Sadly that’s where things started to unravel, after passing the boardwalk over what we laughingly called the Dead Marshes (Lord of the Rings fans will get that one) on the approach to Ingleborough I collapsed pale and breathless with dangerously high blood pressure and shortly after suffered a minor TIA. I’ve since slayed that particular demon and completed it again vin 2017, although not with a personal best, havinf done walk a 1,000 miles in 2016.
But I can’t help thinking I’ve become way to cautious, I’ve let my walking and fitness slip, fearing to step off into the great unknown, explore and lose myself in the great outdoors once more. So this year I’ve decided to change all that. Once again I’m setting off to walk a thousand miles, but the pedometers gone. This year every last mile will be over and above my normal daily routine and while they won’t all be boots on miles out in the back of beyond, they will all be outdoors exploring once again.
So where have my explorations taken me this month and what have I learnt?
That one 1.6 miles is my magic number, not only is it the distance of the walk around my estate, but the distance there and back between the sites my work is currently split over (no more looking for a place to park), that our 14 year old cross-breed-cross rescue dog Elsa is already looking leaner and fitter, a compliment nobody’s paid me yet. That even the most urban of walks along a regular route often consisting of dark, dank pavements can do amazing things for mind and body.
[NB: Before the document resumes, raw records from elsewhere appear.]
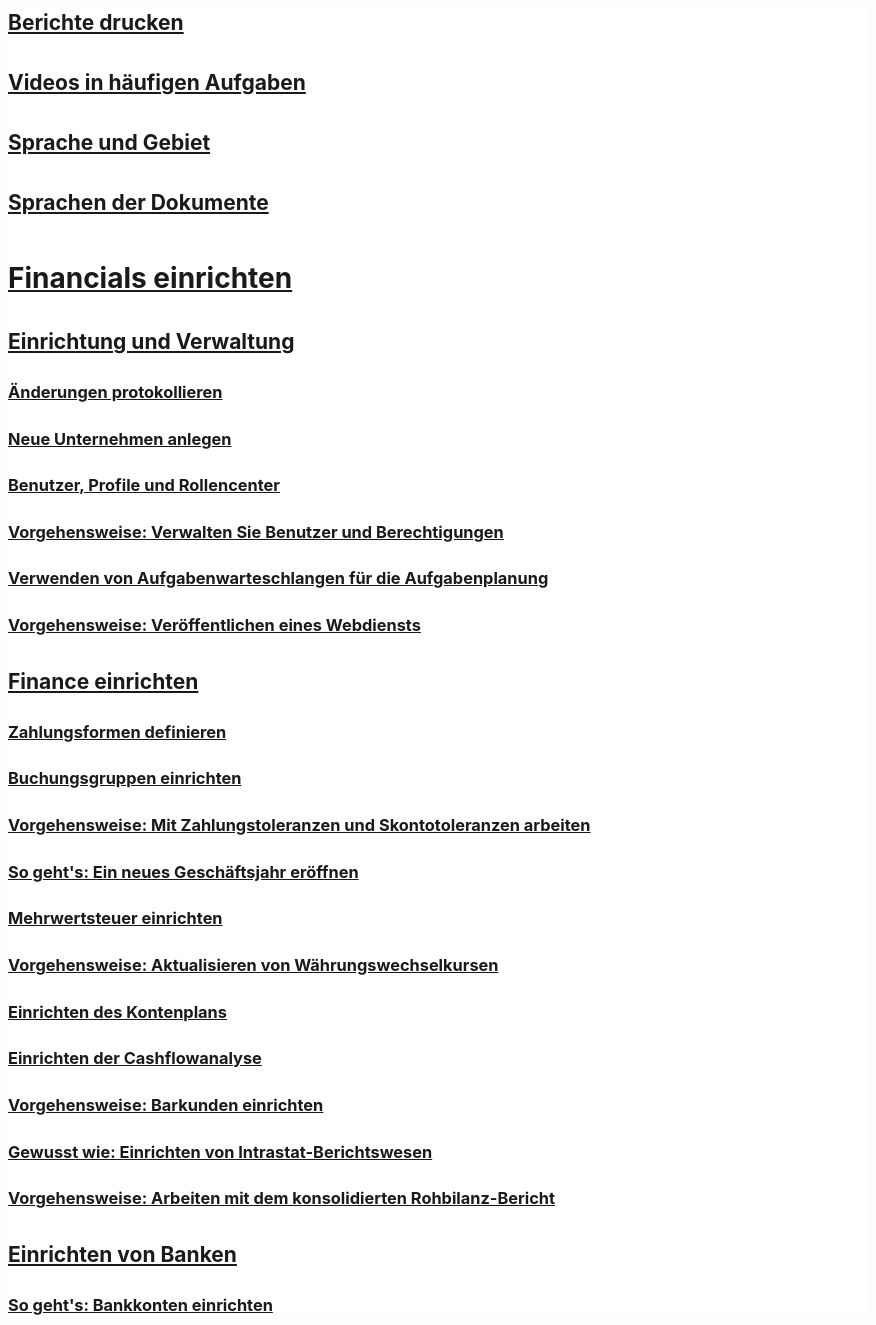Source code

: ## [Berichte drucken](ui-work-report.md#PrintReport)
## [Videos in häufigen Aufgaben](across-videos.md)
## [Sprache und  Gebiet](about-locale-language.md)  
## [Sprachen der Dokumente](about-languages.md)

# [Financials einrichten](setup.md)
## [Einrichtung und Verwaltung](admin-setup-and-administration.md)
### [Änderungen protokollieren](across-log-changes.md)
### [Neue Unternehmen anlegen](about-new-company.md)
### [Benutzer, Profile und Rollencenter](admin-users-profiles-roles.md)
### [Vorgehensweise: Verwalten Sie Benutzer und Berechtigungen](ui-how-users-permissions.md)
### [Verwenden von Aufgabenwarteschlangen für die Aufgabenplanung](admin-job-queues-schedule-tasks.md)
### [Vorgehensweise: Veröffentlichen eines Webdiensts](across-how-publish-web-service.md)
## [Finance einrichten](finance-setup-finance.md)
### [Zahlungsformen definieren](finance-payment-methods.md)
### [Buchungsgruppen einrichten](finance-posting-groups.md)
### [Vorgehensweise: Mit Zahlungstoleranzen und Skontotoleranzen arbeiten](finance-payment-tolerance-and-payment-discount-tolerance.md)
### [So geht's: Ein neues Geschäftsjahr eröffnen](finance-how-open-new-fiscal-year.md)
### [Mehrwertsteuer einrichten](finance-setup-vat.md)
### [Vorgehensweise: Aktualisieren von Währungswechselkursen](finance-how-update-currencies.md)
### [Einrichten des Kontenplans](finance-setup-chart-accounts.md)
### [Einrichten der Cashflowanalyse](finance-setup-cash-flow-analyses.md)
### [Vorgehensweise: Barkunden einrichten](finance-how-to-set-up-cash-customers.md)
### [Gewusst wie: Einrichten von Intrastat-Berichtswesen](finance-how-setup-report-intrastat.md)
### [Vorgehensweise: Arbeiten mit dem konsolidierten Rohbilanz-Bericht](accross-how-consolidated-company-reporting.md)
## [Einrichten von Banken](bank-setup-banking.md)
### [So geht's: Bankkonten einrichten](bank-how-setup-bank-accounts.md)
In some small way I’ve reconnected with nature and myself, started to notice the subtle changes that occur day-to-day, and how the pace of life varies from moment to moment. The slow lengthening of the days; the subtle changes in the weather; the every changing texture and patterns of the clouds; the stark beauty of skeletal trees against the dying light; the mumeration of birds coming home to roost; I’ve become reacquainted with the moon and stars (light pollution permitting) Orion and his belt; beneath my feet the complex patterns of shadows cast by trees under harsh lamplight; and I can now pick out individual bird songs, traffic permitting, not bad for one month of largely urban walking, who knows where the remaining 11 will take me?